Gartner had it right when it said ‘cloud computing, by its very nature, is susceptible to the risks of myths’. Even in 2016, a fast Google search highlights that enterprises are still unsure about the perceived risks that come hand in hand with cloud computing.

Just a couple of the highest searches reveal a worrying lack of data surrounding the concept, with many still within the dark about ‘what is cloud computing’, ‘what is supposed by cloud services’ and therefore the ‘risks of using cloud computing’.

It’s time to urge obviate the fluffy stuff and dispel a number of the myths when it involves cloud. We’ve put together three of our favorites here.

1. ‘‘I won’t know where my data are being stored or if I’m being compliant’’

It’s great that folks are beginning to believe this – especially with changes to UK data protection rules coming in early this year as a part of legislation being standardized across the EU. With data breaches potentially costing businesses the maximum amount as 4% of their annual turnover, it’s an excellent time to be questioning the ins and outs of your data security.

With data transfers within the EU and shortly between the united kingdom and US under ‘Safe Harbour’ to become more tightly controlled, it’s important to form sure that you’re asking the proper questions. If your cloud provider is worth its salt, it’ll confirm you recognize exactly where your data is found and whether you’re staying within the law, wherever you’re operating.

2. ‘‘Sharing hardware and datacentre facilities with other customers may be a risk to my data’’

This isn’t true if you choose the proper partner. employing a platform like Amazon’s AWS for instance means you'll enjoy the company’s global expertise and rest assured that its technology is subject to the foremost rigorous tests and audits. The sheer size of the platform means Amazon can make significant investments altogether elements of security.

What meaning for businesses is that it’s often safer than on-premise hardware and may provide better datacentre security isolation than having a fanatical infrastructure. And, for the ultra-security conscious amongst us, you'll also look to dedicated hardware with full isolation.

It’s not that sharing hardware and datacentre facilities isn't a risk – but with platforms like AWS, it doesn’t need to be. Take the public cloud, for instance – users can access the info stored on their platforms. Numerous policies exist to make sure that this is often strictly forbidden. Add during a number of ‘at-rest’ encryption offers for data, and you’ve got a platform that’s about as secure because it is often.

3. ‘‘Being on top of things of my very own infrastructure will always make it more secure’’

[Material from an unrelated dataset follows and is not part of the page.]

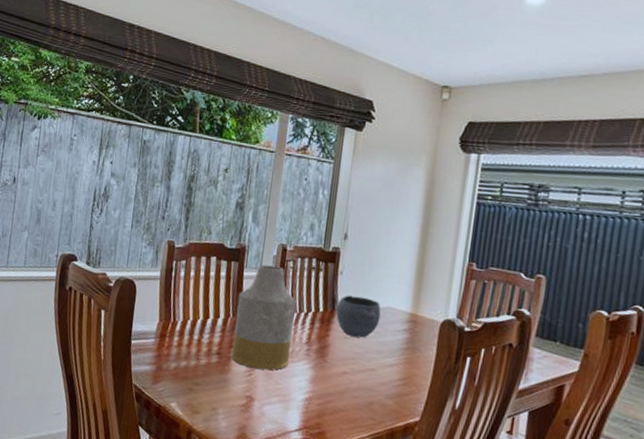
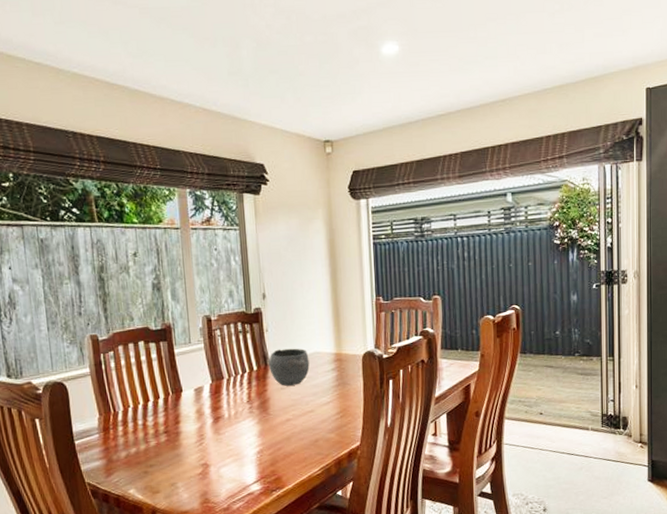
vase: present [231,264,296,370] -> none [173,337,235,438]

Adam Selipsky, VP at AWS once said: “People think if they will control it they need more say in how things go.information technology security

 It’s like being during a car versus an airplane – you’re much safer during a plane.” The exact same perception exists in managing cloud storage infrastructure.

being fully control doesn’t necessarily mean you’re safer from it disasters

This opinion is usually held by CIOs in enterprise organizations, whose responsibility for applications and software naturally prompts them to think that keeping in-house control over their cloud computing will put them in a better position to secure their data.

But actually, relinquishing the management of that data and allowing a partner to store it for you means you’ll be embracing their huge level of experience, ability to satisfy tough compliance requirements, and guaranteeing a better level of availability and automation of services. And that’s all while retaining control of your data.

Upcoming changes in legislation, paired with a growing awareness of how cloud computing can tackle security concerns, help to redefine perceptions, and debunk the cloud myths that are holding businesses back from embracing it.